#### TASK PROMPT:
Extend the passage on skiing in British Columbia, picking up after its final sentence.

**** TEXT PROVIDED

Space is also aided by topography—the more complex the better. Sun Peaks Resort, the province’s second-largest ski area, is spread across three unique faces: Mount Tod, Sundance Mountain, and Mount Morrisey. Fernie Alpine Resort boasts five alpine bowls. RED Mountain Resort famously offers 360-degree skiing off Granite Peak. And, as the highest peak between the Okanagan Valley and Monashee Mountains, Big White Ski Resort is practically its own mountain range.

And then there’s the alpine environment. Skiing in BC, I often find myself ducking into towering white spires of hemlock and spruce that grow in that pointed, perfect, mountain way. Clad as they are in sound-absorbing splendor, these “snow tree” sentinels bring solace and sanctuary to the winter landscape. 

SilverStar Mountain Resort
SilverStar Mountain Resort | Andrew Strain

Snow trees are a hallmark of SilverStar Mountain Resort. On a recent visit, powder was everywhere on the frontside Vance Creek area, yet people were not. In fact, more seemed interested in a morning cross-country skate than jumping onto lifts to enjoy untracked bliss. Trying to keep ahead of a non-existent crowd I’d headed directly to the backside Putnam Creek area, a steep and, on that day, genuinely deep black-diamond playground of ridges, gullies, and glades where there was just me… and the snow trees.

********
**** DATA SECTION

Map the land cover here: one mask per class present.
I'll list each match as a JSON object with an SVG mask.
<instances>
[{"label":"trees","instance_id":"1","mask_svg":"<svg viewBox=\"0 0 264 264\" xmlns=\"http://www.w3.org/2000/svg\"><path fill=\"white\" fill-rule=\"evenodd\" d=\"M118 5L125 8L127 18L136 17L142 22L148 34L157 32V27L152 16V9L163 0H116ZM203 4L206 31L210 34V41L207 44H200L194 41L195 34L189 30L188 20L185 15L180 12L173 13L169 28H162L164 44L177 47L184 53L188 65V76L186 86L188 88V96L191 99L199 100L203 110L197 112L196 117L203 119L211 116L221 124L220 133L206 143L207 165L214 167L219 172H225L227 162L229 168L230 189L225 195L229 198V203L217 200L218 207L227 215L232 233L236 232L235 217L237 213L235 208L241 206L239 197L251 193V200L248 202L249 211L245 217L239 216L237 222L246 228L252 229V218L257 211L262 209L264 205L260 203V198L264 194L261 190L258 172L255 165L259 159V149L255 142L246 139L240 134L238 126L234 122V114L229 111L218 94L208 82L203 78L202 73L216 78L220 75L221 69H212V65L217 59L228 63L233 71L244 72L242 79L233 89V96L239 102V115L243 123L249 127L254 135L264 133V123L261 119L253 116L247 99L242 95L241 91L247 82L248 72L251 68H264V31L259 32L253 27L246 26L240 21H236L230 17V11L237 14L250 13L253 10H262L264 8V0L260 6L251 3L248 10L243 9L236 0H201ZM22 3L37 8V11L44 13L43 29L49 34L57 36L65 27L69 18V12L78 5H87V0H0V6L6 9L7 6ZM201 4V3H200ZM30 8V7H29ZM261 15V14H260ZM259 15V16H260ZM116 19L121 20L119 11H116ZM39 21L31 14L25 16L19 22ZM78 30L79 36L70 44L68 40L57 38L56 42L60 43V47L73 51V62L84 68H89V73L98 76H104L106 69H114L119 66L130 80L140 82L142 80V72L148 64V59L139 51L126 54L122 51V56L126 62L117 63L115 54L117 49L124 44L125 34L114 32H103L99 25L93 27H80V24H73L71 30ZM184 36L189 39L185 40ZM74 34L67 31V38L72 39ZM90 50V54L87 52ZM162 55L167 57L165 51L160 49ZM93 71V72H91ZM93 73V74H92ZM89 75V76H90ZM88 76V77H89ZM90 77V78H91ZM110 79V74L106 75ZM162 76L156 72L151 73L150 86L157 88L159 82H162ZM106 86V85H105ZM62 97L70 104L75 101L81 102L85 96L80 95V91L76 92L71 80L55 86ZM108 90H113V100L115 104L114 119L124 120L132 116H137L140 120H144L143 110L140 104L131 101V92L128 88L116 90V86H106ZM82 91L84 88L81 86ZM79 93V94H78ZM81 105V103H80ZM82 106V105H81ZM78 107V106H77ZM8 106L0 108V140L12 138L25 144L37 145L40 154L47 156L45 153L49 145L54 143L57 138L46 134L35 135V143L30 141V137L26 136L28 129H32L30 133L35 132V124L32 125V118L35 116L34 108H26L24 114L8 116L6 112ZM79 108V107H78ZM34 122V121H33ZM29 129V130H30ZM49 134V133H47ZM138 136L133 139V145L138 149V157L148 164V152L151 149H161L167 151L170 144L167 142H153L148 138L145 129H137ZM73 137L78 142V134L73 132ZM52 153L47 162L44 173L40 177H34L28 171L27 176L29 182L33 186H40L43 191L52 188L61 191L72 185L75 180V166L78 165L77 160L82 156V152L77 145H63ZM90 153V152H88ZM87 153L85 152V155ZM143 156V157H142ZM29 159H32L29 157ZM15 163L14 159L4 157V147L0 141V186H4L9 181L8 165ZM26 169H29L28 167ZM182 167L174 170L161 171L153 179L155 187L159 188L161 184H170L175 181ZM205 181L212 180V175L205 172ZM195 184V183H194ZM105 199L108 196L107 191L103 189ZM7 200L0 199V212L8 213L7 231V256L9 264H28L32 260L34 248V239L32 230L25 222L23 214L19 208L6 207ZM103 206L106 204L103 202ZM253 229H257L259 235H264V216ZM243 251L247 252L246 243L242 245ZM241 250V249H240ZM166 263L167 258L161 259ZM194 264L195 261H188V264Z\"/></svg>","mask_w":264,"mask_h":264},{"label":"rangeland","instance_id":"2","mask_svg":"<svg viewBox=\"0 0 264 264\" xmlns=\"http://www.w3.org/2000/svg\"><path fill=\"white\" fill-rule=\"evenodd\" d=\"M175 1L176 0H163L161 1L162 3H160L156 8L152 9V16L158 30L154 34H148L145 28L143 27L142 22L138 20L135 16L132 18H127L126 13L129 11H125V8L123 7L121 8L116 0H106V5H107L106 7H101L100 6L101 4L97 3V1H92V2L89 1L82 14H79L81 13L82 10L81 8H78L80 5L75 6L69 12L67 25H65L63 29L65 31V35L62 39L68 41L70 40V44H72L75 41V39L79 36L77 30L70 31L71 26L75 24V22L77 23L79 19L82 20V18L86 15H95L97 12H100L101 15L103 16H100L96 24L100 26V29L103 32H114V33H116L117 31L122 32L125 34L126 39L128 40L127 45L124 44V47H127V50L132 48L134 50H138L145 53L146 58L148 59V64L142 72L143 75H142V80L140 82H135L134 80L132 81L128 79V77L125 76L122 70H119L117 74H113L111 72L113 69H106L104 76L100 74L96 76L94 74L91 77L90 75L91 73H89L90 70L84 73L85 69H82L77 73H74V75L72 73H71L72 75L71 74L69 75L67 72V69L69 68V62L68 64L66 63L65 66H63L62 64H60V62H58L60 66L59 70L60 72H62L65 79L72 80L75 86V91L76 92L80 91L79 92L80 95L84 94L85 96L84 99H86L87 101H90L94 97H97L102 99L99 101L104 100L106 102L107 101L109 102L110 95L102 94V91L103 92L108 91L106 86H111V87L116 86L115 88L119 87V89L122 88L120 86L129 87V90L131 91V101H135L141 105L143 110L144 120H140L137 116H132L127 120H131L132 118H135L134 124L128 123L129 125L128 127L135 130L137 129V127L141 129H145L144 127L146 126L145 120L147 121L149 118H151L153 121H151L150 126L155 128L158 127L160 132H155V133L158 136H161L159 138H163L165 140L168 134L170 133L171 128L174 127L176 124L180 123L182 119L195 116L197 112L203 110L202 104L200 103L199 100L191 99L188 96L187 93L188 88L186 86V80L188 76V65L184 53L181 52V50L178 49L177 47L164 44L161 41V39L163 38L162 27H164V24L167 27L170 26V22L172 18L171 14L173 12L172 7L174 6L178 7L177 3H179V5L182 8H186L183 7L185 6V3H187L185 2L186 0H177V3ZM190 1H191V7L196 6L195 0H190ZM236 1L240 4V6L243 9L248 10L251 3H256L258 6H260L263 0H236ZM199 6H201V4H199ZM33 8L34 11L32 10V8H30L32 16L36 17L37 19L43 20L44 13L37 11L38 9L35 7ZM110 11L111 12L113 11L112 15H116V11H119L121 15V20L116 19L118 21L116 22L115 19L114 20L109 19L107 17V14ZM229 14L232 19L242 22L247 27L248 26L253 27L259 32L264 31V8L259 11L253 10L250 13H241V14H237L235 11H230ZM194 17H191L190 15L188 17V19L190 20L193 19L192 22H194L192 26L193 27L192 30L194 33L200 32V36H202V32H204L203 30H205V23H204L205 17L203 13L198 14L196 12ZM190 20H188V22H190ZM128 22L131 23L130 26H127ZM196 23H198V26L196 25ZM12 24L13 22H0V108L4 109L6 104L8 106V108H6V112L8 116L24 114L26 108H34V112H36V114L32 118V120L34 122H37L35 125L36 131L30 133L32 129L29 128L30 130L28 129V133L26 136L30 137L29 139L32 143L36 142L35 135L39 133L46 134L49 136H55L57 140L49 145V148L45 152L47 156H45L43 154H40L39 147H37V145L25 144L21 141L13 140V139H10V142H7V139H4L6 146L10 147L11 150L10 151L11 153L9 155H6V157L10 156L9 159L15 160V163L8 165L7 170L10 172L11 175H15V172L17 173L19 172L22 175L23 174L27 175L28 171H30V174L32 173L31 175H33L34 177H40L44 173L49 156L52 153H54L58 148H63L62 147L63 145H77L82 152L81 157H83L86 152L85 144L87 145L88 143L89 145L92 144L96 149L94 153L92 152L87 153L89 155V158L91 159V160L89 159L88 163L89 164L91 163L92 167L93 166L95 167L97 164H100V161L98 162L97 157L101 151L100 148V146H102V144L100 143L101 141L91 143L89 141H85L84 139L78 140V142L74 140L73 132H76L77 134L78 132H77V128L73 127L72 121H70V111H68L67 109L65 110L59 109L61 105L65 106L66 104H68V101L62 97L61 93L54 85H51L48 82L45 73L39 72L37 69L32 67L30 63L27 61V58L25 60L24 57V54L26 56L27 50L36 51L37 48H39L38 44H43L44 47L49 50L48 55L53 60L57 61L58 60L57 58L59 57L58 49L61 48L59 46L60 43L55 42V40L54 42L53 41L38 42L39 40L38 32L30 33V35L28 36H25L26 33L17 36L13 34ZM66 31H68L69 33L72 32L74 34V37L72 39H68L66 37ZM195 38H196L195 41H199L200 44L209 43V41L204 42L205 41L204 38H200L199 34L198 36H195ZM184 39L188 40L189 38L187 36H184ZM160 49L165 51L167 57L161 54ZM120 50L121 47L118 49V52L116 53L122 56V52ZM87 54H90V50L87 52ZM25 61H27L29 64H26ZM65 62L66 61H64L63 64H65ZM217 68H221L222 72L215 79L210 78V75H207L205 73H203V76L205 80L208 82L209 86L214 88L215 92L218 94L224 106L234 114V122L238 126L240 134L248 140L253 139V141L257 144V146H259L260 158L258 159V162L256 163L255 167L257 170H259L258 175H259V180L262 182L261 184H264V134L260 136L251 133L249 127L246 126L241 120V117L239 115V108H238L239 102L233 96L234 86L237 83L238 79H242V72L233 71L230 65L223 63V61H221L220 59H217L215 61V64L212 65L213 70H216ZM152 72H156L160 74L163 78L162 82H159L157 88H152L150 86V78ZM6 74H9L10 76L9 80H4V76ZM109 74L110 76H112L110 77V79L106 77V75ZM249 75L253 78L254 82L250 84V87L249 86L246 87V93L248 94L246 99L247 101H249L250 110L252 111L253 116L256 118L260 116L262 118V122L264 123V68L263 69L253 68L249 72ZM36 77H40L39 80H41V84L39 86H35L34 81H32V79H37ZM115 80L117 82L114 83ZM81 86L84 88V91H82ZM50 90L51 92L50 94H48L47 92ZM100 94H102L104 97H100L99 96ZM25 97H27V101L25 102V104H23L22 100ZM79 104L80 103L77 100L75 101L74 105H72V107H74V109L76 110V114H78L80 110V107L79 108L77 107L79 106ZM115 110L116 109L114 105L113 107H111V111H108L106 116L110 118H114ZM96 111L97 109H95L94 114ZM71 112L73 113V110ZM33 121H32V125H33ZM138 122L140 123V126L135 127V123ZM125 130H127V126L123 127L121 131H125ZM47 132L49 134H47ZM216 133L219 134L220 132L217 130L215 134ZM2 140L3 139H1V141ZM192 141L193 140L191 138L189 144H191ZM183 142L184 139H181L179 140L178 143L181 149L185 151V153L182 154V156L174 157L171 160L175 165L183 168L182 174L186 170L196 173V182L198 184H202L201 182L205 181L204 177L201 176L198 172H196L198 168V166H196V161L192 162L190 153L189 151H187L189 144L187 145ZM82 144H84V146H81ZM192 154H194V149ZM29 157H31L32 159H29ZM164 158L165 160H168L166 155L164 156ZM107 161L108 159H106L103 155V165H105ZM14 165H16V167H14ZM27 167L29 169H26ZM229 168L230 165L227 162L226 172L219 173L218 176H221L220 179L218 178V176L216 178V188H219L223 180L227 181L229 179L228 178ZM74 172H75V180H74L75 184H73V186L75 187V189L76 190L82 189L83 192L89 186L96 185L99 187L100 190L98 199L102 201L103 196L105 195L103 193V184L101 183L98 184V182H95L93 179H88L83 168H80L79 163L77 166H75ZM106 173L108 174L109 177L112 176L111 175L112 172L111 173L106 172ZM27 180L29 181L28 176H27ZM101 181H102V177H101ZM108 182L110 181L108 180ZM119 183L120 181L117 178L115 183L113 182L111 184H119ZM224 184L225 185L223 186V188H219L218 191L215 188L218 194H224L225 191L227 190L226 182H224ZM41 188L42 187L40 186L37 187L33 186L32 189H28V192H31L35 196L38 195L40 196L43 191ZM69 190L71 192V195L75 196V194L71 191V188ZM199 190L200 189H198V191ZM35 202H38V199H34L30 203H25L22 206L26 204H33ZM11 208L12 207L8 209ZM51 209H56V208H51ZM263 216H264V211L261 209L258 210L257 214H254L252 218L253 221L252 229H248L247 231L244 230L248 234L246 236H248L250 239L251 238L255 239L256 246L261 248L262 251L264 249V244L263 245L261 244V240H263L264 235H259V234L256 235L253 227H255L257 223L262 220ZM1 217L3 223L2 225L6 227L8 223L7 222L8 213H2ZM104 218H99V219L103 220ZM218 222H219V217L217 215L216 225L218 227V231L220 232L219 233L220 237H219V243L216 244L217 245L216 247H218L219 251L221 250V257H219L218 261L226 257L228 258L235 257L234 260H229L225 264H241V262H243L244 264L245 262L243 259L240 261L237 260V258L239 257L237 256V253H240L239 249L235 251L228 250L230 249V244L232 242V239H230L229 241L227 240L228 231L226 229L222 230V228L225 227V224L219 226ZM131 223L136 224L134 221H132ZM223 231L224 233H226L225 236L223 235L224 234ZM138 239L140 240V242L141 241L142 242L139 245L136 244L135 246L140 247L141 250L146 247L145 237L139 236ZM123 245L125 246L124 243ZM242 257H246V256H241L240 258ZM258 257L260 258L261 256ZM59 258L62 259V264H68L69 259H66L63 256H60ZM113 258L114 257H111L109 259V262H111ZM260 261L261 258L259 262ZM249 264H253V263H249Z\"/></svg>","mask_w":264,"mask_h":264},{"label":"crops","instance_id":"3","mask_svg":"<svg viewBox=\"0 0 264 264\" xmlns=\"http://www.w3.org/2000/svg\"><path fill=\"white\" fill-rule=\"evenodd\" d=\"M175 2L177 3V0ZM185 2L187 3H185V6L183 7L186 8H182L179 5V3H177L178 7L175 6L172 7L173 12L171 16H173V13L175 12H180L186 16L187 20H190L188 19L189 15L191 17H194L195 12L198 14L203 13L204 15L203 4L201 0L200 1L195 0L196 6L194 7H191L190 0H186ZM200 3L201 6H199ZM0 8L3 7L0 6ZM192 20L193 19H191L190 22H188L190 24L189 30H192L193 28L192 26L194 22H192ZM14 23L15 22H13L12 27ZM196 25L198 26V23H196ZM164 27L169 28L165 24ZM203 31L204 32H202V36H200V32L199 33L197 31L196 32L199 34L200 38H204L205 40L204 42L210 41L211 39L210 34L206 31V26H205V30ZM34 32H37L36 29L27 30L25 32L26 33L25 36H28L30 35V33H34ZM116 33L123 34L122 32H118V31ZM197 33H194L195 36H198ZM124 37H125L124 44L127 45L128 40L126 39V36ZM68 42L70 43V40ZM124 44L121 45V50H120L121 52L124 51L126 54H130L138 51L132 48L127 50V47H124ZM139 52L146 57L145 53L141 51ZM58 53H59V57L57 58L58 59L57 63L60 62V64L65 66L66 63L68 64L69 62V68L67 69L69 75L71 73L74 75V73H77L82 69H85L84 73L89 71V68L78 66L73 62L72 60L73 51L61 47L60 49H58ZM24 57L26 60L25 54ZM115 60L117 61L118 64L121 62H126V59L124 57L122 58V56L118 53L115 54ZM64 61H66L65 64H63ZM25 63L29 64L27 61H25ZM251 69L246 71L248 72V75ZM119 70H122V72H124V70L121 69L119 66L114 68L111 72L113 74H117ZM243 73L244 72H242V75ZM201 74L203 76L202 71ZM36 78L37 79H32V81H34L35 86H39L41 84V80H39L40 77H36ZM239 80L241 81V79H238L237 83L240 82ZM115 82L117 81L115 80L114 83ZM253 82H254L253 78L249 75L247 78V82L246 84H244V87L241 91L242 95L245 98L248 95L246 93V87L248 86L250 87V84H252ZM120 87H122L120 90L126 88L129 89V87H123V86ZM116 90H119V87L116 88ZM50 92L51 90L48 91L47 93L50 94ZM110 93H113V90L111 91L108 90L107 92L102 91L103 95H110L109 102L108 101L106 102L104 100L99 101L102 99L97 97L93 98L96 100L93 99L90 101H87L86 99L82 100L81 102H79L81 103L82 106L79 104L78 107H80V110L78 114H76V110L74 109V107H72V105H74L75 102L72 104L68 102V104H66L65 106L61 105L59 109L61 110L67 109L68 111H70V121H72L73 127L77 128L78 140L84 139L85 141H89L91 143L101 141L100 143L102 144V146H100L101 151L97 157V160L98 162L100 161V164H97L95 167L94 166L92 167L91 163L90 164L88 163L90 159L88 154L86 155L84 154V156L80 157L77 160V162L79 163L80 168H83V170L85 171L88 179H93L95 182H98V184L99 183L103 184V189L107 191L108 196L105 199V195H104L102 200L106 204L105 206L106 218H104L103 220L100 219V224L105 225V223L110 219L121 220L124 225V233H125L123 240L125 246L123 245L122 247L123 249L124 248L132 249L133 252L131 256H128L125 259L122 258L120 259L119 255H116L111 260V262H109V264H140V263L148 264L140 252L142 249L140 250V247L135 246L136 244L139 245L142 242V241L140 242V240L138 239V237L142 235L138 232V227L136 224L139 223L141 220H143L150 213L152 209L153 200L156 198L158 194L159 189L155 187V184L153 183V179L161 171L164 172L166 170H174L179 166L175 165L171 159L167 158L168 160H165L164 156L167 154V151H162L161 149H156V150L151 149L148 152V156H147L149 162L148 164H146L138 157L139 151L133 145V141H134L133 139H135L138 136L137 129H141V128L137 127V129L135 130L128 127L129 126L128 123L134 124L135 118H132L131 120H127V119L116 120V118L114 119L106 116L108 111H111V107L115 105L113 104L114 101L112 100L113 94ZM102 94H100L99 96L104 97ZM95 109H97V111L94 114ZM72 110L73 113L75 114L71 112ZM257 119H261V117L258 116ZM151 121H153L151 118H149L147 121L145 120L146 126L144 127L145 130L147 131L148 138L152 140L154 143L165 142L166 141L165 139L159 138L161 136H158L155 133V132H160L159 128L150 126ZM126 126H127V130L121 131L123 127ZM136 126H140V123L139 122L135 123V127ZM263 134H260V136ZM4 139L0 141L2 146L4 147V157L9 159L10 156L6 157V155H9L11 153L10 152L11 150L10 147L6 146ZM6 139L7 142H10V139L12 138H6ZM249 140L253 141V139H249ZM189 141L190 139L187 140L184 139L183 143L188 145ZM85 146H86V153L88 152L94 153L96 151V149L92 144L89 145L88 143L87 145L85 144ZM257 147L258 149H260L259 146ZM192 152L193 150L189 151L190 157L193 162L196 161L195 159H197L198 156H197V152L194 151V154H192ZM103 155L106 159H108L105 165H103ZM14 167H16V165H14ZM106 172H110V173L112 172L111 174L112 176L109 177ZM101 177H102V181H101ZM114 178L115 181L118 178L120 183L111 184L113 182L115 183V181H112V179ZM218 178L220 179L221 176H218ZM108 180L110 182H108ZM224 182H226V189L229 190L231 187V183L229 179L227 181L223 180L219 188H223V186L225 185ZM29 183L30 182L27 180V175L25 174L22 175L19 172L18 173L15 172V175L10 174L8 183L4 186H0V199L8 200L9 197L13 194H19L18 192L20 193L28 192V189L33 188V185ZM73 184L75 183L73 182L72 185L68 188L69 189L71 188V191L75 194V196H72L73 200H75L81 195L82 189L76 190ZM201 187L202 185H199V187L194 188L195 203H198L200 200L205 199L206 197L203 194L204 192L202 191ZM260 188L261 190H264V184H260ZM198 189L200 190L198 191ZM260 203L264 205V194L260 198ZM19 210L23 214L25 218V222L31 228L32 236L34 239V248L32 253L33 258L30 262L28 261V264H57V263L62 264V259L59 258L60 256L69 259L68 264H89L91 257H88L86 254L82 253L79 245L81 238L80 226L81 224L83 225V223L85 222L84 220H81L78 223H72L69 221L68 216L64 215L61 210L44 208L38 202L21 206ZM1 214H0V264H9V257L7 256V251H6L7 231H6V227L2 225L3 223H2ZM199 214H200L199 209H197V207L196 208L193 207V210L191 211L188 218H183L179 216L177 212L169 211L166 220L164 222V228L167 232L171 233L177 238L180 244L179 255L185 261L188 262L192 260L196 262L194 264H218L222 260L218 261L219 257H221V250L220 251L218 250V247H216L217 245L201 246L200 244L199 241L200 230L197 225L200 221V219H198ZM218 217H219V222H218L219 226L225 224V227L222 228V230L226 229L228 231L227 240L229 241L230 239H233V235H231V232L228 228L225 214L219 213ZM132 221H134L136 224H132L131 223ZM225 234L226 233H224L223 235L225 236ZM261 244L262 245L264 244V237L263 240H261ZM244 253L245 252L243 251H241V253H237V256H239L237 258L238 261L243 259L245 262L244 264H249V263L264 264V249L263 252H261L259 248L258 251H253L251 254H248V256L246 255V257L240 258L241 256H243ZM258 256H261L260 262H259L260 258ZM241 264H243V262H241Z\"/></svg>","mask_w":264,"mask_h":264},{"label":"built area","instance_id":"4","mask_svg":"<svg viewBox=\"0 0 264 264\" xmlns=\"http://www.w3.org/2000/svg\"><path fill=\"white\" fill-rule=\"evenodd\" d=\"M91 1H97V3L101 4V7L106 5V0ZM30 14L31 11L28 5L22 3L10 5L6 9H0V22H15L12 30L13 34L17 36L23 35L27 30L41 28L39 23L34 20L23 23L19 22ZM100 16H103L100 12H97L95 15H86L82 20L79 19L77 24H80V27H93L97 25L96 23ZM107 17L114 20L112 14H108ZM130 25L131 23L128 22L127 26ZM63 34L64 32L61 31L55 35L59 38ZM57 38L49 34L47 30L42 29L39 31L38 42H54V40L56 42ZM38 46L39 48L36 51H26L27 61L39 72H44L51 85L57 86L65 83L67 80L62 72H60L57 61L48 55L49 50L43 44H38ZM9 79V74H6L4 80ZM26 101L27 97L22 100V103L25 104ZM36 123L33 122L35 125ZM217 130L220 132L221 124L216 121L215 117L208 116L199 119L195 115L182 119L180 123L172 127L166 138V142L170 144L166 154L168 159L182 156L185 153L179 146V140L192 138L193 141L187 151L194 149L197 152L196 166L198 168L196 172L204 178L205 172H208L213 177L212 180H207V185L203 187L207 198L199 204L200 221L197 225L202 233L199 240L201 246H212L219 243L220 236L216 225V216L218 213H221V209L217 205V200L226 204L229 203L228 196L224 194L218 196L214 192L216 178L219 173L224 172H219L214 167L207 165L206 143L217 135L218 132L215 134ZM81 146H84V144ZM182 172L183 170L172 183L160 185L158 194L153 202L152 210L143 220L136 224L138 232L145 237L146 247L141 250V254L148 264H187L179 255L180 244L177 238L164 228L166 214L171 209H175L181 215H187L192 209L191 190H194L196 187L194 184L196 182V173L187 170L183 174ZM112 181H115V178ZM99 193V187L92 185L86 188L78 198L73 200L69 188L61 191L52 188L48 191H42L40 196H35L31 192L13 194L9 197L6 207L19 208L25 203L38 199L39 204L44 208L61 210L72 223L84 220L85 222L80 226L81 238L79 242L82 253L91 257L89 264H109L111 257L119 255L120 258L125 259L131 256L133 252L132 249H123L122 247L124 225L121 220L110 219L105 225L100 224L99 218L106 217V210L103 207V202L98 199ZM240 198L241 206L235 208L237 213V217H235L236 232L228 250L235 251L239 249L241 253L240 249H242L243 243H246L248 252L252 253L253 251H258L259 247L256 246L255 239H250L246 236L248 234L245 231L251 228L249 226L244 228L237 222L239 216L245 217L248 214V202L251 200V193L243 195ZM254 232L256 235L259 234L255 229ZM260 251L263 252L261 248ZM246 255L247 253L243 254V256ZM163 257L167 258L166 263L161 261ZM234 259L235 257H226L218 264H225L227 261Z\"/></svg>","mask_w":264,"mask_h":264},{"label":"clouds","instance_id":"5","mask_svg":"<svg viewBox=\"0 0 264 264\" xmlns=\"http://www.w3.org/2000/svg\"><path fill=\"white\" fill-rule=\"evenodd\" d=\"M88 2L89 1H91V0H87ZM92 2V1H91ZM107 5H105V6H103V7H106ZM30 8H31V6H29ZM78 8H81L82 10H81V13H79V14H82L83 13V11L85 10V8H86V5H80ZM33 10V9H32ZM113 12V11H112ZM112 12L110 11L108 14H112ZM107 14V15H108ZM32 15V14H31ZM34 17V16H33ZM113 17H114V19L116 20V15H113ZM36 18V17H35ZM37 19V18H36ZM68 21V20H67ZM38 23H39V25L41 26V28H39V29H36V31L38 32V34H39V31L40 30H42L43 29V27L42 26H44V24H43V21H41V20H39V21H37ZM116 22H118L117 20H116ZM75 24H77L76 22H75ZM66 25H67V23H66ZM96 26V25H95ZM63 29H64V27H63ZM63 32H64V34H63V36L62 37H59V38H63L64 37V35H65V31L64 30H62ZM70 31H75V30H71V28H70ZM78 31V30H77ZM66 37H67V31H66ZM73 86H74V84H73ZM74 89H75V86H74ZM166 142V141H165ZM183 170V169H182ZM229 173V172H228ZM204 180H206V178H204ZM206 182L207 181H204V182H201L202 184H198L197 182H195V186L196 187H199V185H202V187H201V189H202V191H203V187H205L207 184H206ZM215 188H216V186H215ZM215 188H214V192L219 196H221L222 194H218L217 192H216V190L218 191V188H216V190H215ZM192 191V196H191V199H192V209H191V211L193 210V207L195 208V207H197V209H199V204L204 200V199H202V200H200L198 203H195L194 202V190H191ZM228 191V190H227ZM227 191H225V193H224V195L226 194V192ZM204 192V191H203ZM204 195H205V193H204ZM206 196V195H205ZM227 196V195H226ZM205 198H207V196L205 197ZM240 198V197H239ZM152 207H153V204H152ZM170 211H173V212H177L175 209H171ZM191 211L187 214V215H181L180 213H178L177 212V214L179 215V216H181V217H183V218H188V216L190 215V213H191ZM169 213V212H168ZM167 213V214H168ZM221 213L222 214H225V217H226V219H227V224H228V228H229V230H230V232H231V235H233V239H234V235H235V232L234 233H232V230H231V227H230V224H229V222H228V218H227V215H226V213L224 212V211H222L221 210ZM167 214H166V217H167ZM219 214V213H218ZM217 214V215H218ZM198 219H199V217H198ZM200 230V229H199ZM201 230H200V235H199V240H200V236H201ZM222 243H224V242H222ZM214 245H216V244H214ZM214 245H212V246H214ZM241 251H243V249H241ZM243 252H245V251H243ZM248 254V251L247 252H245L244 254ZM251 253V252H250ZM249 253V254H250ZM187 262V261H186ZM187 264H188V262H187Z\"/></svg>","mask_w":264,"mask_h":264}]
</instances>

********

#### ANSWER FOR THE TASK:
I have a pocketful of similar space-tales from my time skiing across the province. At Kicking Horse once, sun and perfect snow were taking the edge off a bitter cold January day—but so were the empty pistes, chutes, and bowls. I spent the morning traversing CPR and Redemption Ridges, dropping line after line into Crystal Bowl wondering where the skiers were.

As the sun moved, I followed it into Feuz Bowl and then onward to Terminator Peak before dropping into a virtually empty Super Bowl for a long run back to the bottom. Both hotels and mountain were “full,” yet skiing remained wide open and uncrowded. Even on its busiest day Kicking Horse might see 3,000 souls, mercifully spread out by the sheer range of on-mountain options.

Things were pretty much the same on a visit to Panorama Mountain Resort—hotels full but the humans well-scattered. The lifts were all ski-on despite excellent conditions, delivering 3,000-vertical-foot descents of perfect corduroy, a charmed experience where I knew I could go in for an on-mountain lunch at any time without worrying over crowds. At RED Mountain Resort, I encountered the same—on a Saturday no less. Untracked snow, no lift-lines, and Grey, a mountain adjacent to the main peak of Granite, with only a dozen people cycling its lift. This, I found out, is by design: RED’s management looks to maintain the biggest space-to-skier ratio in the industry, around two acres (one hectare) per skier on its busiest days. That’s inspired thinking.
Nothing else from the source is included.